■ **Your task**
For the entries that follow, restate word for word the line containing "kolorze złotym, czyli", the line containing "estar acortados por", and every line that lies between them.

(Dataset excerpts)

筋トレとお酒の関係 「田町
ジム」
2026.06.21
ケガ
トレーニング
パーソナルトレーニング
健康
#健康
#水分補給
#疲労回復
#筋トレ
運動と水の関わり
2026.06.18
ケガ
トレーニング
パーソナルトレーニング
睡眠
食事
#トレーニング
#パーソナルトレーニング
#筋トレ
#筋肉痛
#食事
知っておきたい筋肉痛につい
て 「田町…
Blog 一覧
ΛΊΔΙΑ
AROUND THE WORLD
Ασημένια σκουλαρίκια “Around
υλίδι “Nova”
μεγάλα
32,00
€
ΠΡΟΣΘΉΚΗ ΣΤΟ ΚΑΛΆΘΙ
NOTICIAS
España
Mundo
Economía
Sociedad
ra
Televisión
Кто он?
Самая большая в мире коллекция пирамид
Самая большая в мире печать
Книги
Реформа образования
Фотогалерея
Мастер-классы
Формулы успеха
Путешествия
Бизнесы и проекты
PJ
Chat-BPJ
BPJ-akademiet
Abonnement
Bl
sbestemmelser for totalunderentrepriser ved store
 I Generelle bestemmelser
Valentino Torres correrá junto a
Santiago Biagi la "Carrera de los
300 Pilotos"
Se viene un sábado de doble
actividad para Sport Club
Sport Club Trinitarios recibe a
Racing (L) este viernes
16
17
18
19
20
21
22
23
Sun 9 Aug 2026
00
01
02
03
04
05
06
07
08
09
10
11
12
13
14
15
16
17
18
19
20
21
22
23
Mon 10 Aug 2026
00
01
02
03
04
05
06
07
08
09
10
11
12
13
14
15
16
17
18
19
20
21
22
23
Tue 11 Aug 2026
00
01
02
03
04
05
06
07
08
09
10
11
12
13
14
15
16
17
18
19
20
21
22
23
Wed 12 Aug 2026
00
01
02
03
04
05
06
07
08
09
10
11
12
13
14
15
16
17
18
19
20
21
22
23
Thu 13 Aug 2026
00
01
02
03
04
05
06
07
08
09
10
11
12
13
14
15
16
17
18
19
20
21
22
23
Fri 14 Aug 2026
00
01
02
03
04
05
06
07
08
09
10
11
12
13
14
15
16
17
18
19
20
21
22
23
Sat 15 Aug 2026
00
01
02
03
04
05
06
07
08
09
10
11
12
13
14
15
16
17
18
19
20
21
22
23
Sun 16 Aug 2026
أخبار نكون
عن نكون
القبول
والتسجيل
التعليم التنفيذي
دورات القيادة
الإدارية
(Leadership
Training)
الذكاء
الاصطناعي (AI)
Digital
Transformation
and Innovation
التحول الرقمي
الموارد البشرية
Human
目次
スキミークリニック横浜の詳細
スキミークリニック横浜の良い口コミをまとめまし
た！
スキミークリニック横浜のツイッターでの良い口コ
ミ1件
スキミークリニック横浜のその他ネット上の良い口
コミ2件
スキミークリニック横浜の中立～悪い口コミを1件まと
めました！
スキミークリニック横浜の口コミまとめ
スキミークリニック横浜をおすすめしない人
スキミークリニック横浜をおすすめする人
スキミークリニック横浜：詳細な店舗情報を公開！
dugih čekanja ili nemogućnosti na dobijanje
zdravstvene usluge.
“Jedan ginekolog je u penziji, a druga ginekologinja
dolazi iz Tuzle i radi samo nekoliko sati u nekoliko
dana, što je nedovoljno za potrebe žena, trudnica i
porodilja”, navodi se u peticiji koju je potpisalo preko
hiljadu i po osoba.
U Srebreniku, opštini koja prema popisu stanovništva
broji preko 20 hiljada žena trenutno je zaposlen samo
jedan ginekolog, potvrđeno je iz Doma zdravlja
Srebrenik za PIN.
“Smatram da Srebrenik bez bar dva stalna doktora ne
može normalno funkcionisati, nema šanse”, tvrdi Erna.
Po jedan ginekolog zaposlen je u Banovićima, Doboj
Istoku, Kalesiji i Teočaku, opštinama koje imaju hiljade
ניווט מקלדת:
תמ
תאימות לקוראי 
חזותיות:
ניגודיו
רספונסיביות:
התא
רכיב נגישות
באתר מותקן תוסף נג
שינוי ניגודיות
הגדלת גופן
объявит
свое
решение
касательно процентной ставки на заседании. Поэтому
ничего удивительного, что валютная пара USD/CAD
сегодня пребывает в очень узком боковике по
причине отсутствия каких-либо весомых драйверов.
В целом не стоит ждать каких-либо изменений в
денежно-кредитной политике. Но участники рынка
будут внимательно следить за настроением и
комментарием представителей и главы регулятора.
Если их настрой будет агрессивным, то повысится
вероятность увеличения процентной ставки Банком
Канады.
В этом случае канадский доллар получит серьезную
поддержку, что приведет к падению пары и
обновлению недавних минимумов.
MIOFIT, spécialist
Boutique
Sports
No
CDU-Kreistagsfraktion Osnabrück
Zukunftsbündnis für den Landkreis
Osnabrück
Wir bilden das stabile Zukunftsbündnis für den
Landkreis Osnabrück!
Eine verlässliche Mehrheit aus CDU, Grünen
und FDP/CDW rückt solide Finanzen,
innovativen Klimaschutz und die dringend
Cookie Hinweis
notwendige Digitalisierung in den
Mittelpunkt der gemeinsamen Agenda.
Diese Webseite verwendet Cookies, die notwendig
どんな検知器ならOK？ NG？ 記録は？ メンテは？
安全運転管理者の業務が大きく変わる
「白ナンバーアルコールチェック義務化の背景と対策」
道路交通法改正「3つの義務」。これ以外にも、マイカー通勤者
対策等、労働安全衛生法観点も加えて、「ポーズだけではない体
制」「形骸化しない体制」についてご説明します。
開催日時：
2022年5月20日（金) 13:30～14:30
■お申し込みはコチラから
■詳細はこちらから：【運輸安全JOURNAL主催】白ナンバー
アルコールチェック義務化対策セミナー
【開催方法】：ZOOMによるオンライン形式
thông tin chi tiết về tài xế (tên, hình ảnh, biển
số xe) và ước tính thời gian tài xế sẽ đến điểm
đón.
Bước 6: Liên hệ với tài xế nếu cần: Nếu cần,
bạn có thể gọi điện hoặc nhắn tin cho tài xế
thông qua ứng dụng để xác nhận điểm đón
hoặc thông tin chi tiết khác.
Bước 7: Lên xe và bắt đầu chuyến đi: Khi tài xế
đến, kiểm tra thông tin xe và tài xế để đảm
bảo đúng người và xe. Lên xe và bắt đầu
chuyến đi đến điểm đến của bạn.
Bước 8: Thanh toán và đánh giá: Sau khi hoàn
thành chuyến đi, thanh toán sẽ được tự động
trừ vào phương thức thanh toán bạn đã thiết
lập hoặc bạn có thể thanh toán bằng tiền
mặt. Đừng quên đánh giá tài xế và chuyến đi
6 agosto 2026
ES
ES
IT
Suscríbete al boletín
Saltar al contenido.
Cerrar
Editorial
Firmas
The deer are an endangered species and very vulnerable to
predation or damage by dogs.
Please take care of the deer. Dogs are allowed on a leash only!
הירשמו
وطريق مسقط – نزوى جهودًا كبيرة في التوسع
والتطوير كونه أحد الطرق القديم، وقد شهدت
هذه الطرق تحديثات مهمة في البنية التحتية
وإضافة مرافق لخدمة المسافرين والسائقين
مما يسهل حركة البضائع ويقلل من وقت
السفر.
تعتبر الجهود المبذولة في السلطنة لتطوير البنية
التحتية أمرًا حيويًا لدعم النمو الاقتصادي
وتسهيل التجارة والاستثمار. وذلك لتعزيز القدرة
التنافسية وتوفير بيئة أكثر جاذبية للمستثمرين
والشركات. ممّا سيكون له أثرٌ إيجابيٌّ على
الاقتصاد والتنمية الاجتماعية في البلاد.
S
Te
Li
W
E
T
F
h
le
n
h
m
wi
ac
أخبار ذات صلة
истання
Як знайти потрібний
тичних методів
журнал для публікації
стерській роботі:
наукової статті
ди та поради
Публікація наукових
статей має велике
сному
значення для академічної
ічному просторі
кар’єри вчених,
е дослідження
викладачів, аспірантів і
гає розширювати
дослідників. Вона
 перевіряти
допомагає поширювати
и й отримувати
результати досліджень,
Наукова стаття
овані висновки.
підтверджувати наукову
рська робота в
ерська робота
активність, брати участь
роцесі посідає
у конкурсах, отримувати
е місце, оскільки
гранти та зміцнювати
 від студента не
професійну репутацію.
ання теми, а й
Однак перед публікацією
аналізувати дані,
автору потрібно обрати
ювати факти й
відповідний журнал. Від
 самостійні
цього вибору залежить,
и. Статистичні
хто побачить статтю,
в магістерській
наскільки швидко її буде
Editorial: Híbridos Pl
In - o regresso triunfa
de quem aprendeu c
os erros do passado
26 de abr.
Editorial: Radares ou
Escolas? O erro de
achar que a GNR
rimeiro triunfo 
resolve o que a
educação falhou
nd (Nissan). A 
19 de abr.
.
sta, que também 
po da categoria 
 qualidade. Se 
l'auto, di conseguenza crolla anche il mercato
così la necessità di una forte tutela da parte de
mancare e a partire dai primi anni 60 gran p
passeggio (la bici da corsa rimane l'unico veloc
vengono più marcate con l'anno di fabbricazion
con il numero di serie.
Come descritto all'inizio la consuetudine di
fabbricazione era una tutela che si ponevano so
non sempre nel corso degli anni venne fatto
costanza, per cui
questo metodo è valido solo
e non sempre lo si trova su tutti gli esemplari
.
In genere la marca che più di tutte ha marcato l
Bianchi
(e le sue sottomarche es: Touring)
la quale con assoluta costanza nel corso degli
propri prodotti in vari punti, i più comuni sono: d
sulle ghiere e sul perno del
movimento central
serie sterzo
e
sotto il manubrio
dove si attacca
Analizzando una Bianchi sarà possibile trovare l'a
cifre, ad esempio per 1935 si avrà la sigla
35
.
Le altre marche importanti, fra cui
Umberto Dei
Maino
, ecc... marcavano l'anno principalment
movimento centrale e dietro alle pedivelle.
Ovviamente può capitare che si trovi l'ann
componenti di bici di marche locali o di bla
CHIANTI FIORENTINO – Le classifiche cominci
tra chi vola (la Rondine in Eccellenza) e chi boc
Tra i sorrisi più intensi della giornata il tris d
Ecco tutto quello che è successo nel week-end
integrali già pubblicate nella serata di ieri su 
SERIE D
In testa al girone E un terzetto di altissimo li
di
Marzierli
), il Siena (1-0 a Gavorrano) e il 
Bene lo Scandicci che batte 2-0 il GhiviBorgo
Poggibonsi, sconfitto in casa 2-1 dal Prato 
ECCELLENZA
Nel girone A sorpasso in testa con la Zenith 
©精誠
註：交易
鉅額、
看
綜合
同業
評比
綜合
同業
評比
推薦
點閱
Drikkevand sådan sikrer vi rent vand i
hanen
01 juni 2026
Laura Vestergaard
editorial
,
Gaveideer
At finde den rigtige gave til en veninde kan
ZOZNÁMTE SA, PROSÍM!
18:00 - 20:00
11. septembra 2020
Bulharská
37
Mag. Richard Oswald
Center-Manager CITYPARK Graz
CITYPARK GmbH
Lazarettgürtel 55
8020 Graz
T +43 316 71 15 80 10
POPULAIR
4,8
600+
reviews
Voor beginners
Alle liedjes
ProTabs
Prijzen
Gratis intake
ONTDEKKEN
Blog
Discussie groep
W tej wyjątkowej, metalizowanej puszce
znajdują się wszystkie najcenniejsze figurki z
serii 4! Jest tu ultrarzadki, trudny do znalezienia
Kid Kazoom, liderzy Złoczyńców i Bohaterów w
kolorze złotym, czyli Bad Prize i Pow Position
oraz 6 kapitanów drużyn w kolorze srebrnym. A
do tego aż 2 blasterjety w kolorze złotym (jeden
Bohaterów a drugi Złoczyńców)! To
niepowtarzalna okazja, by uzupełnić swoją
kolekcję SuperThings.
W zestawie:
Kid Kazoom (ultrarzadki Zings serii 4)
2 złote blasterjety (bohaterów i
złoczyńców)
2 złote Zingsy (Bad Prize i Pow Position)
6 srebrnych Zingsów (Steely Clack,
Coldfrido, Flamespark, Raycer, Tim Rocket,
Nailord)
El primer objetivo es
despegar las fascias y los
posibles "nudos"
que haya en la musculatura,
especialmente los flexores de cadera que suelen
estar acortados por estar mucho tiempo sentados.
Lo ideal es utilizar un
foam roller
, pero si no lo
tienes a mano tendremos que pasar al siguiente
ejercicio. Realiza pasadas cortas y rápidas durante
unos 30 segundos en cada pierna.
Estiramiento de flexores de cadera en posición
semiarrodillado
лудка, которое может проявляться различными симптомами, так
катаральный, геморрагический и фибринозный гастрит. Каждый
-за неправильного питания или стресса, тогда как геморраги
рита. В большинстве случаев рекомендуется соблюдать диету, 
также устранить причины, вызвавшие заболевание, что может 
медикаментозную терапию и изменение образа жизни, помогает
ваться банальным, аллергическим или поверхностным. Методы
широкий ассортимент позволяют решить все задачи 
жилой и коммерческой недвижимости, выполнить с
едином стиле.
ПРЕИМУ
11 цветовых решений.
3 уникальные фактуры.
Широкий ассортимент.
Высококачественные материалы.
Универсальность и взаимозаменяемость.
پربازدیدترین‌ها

■ **The answer**
kolorze złotym, czyli Bad Prize i Pow Position
oraz 6 kapitanów drużyn w kolorze srebrnym. A
do tego aż 2 blasterjety w kolorze złotym (jeden
Bohaterów a drugi Złoczyńców)! To
niepowtarzalna okazja, by uzupełnić swoją
kolekcję SuperThings.
W zestawie:
Kid Kazoom (ultrarzadki Zings serii 4)
2 złote blasterjety (bohaterów i
złoczyńców)
2 złote Zingsy (Bad Prize i Pow Position)
6 srebrnych Zingsów (Steely Clack,
Coldfrido, Flamespark, Raycer, Tim Rocket,
Nailord)
El primer objetivo es
despegar las fascias y los
posibles "nudos"
que haya en la musculatura,
especialmente los flexores de cadera que suelen
estar acortados por estar mucho tiempo sentados.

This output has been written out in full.